As a 1980s kid, Sundays sucked. They were great in the day time as it meant you got to play longer. Once the tea time sandwiches had been snarfled and the jelly slurped, bath time and the threat of school next day loomed. Bank Holiday Mondays felt like Sunday delayed.
Sure, I loved that Sunday became a second Saturday but that extra holiday Monday became a Sunday dressed up as a holiday I was not even having.
Being in a family of seven, with a limited income and parents who did not drive always equalled zero trips to the beach for us. It was bad enough trying to get us all on the local bus without killing each other. It also did not help that we lived pretty much the furthest point away from a beach you could get in England. We had it hard in my day, I tell thee…
The World Loses it on a Bank Holiday Monday
My husband finds me amusing (read as ‘sometimes frustrating, possibly a reason to suffocate me in my sleep’) in how I will not do certain things if I think it’s going to be too busy. It’s my family’s trait. I am my mother’s daughter in that if I am going somewhere I would rather get there early before the hordes descend. I get on my own nerves, believe me.
I am lucky that I now live by the beach. I say ‘lucky’, however I will still say to the ever-suffering husband that I’ll give going out towards the main beach a wide berth on a Bank Holiday Monday, or a weekend, or the entire summer.
When you become a local you begin to despise the grockles who descend upon your home and take it over. Grockles are holiday makers, or translated by those who live in seaside towns ‘annoying gits’.
I was once a grockle. I have sat in traffic for six hours with what should have been a two hour journey. I have sweated in what is effectively a tin can with no air and hated every driver on the planet. I have been part of the world losing it on a Bank Holiday Monday. Never again.

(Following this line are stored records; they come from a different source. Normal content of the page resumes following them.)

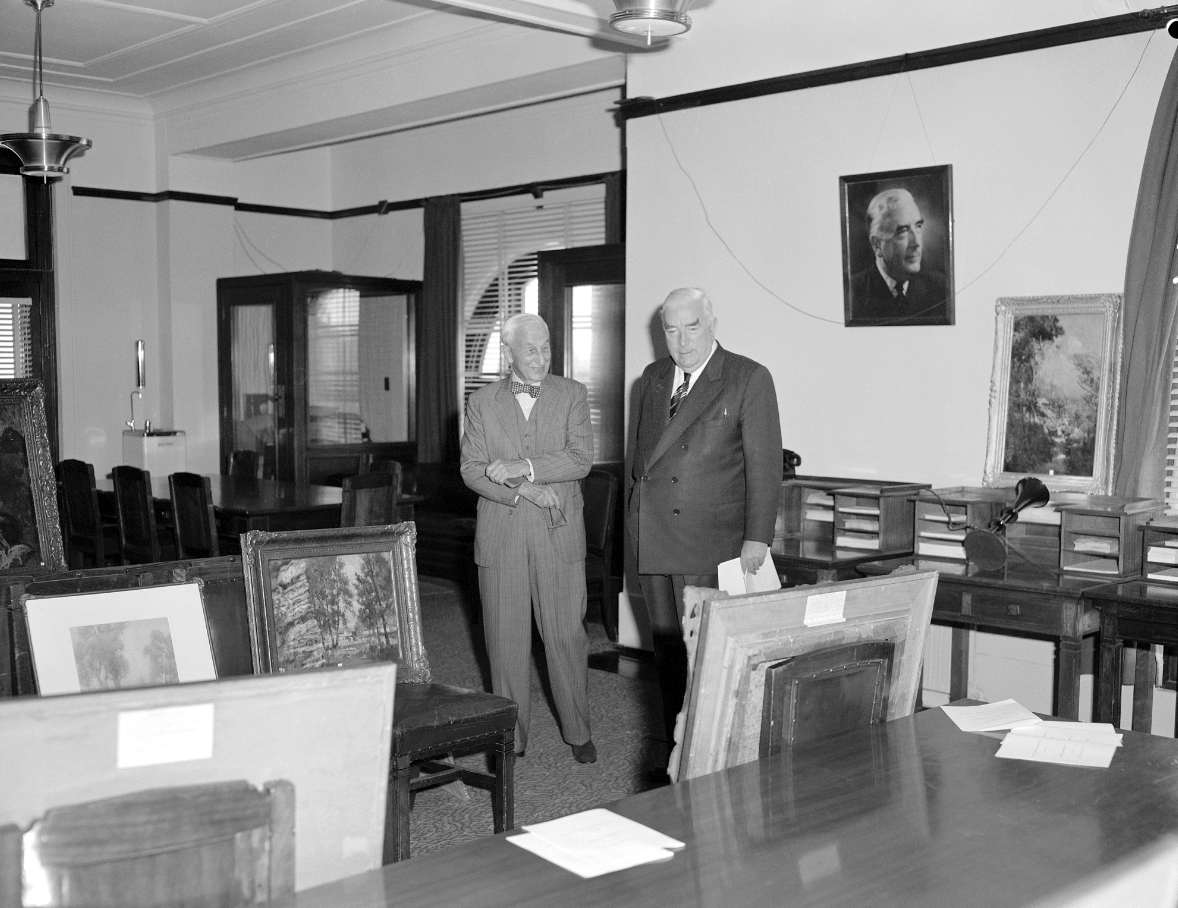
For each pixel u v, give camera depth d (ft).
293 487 23.20
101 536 21.50
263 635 9.62
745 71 16.93
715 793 6.04
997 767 6.53
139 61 24.49
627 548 17.78
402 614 10.49
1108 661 11.66
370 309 29.32
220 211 29.48
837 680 7.00
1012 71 14.30
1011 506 13.16
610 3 16.93
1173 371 13.26
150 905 4.51
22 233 27.48
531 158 26.68
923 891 4.91
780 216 16.65
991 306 14.62
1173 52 13.03
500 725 9.97
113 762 4.44
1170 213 12.89
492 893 4.83
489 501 13.21
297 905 4.69
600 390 23.20
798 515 15.53
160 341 29.25
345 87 23.85
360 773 4.99
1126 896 5.12
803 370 16.55
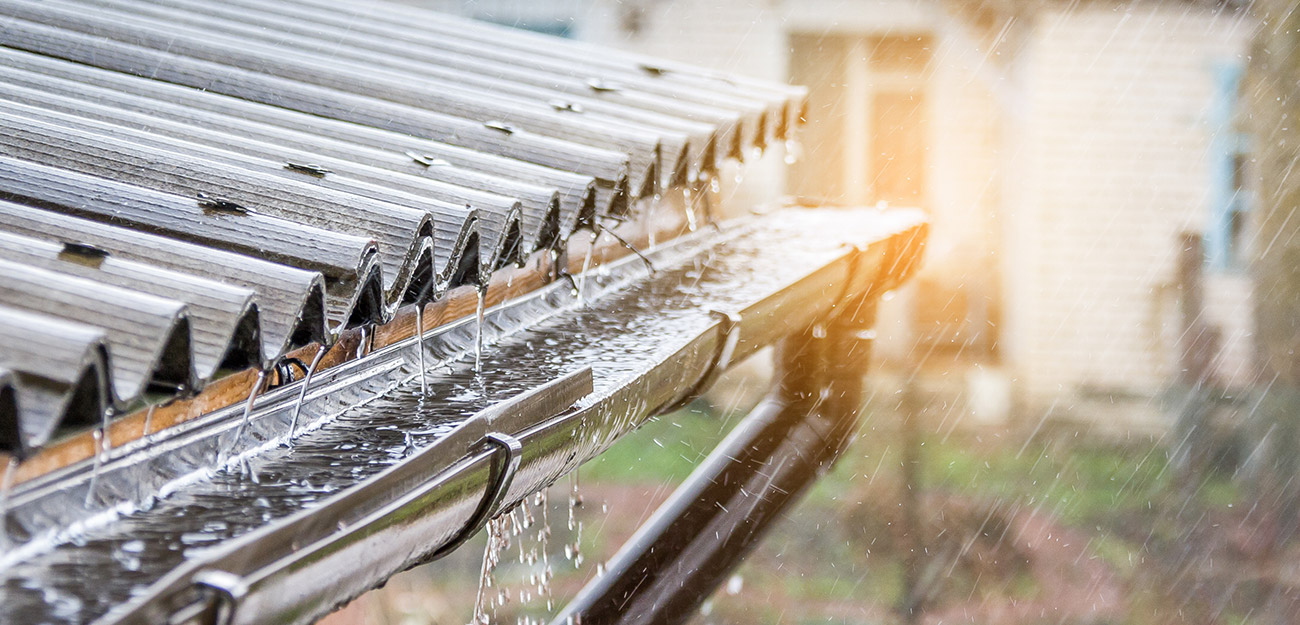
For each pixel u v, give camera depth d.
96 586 1.60
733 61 17.12
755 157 5.05
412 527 1.99
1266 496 11.20
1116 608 10.74
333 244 2.22
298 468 2.13
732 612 10.69
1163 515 12.77
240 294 1.90
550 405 2.55
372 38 4.55
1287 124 10.30
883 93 18.09
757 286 4.25
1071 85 15.67
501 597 3.54
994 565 11.69
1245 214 15.53
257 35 4.14
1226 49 15.44
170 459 2.00
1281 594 10.65
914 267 6.44
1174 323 15.68
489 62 4.61
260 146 2.88
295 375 2.48
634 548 4.14
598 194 3.33
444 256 2.54
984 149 17.91
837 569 11.59
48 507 1.74
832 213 6.86
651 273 4.39
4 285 1.70
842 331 5.30
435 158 3.19
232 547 1.52
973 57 17.64
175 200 2.31
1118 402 15.51
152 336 1.69
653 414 3.50
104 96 3.07
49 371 1.52
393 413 2.53
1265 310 10.77
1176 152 15.65
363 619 5.64
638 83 4.79
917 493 12.16
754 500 4.48
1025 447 14.70
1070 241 15.85
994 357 17.58
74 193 2.29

The world loses it on this holiday. We are prepared to make mammoth car journeys for day trips where we spend more time in the car than at the destination. We choose to visit relatives we usually spend most of the year avoiding. We pay exorbitant entrance fees to theme parks or places of interest that aren’t interesting at all. We smile and say we’re having fun when really we’re already wishing we had stayed at home and we’re trying our best not to kill our relatives.
I know this isn’t always the case. Many of you will tell me how much you love Bank Holidays and had the best time this weekend. Lovely. Each to their own. I’m grumpy, can’t you tell?
When Bank Holidays are the Best
My kind of Bank Holiday is pretending it’s not happening at all. I go about my day as if it’s the weekend. It is not a day I must place in a shrine and worship. My day is not ruined if I didn’t do something extra big and extra fun with it.
At the risk of enhancing my clear grumpy git status, I hate organised fun. I detest being made to do something that ‘will be fun’. I’ll be the judge of that.
As a child I hated being made to take part in games and events under the guise of ‘it will be fun’. How the hell did anyone know if it would be? Only the participant would know. I wasn’t a loner. I choose to play games and take part in events because I was willing to see if it would be fun, not because I was told it would.
So you won’t find me as an adult making a list on 1st January for every Bank Holiday of the year, selecting everything that ‘will be fun’. I will go with the flow and enjoy that extra day with The Husband to be together.
I may go for a walk, a run, write, watch crap TV, do some shopping, or catch up on that never-ending list of ‘All the Stuff to Do’. I cannot tell you what I am doing today, apart from sharing this blog post, because I do not know yet. I like the thought of that.
Bank Holidays, for me, are best taking it easy and seeing where life takes me. I may land up at the same place of interest as those of you who planned it three years ago. I may even trek to the beach and then turn back when I see every square inch of sand is coated in bikini-clad and budgie smuggler-wearing grockles.
Rest assured, I’ll do something, let the day pass, and carry on as normal. Grumpy gitdom service will not be affected by Bank Holidays.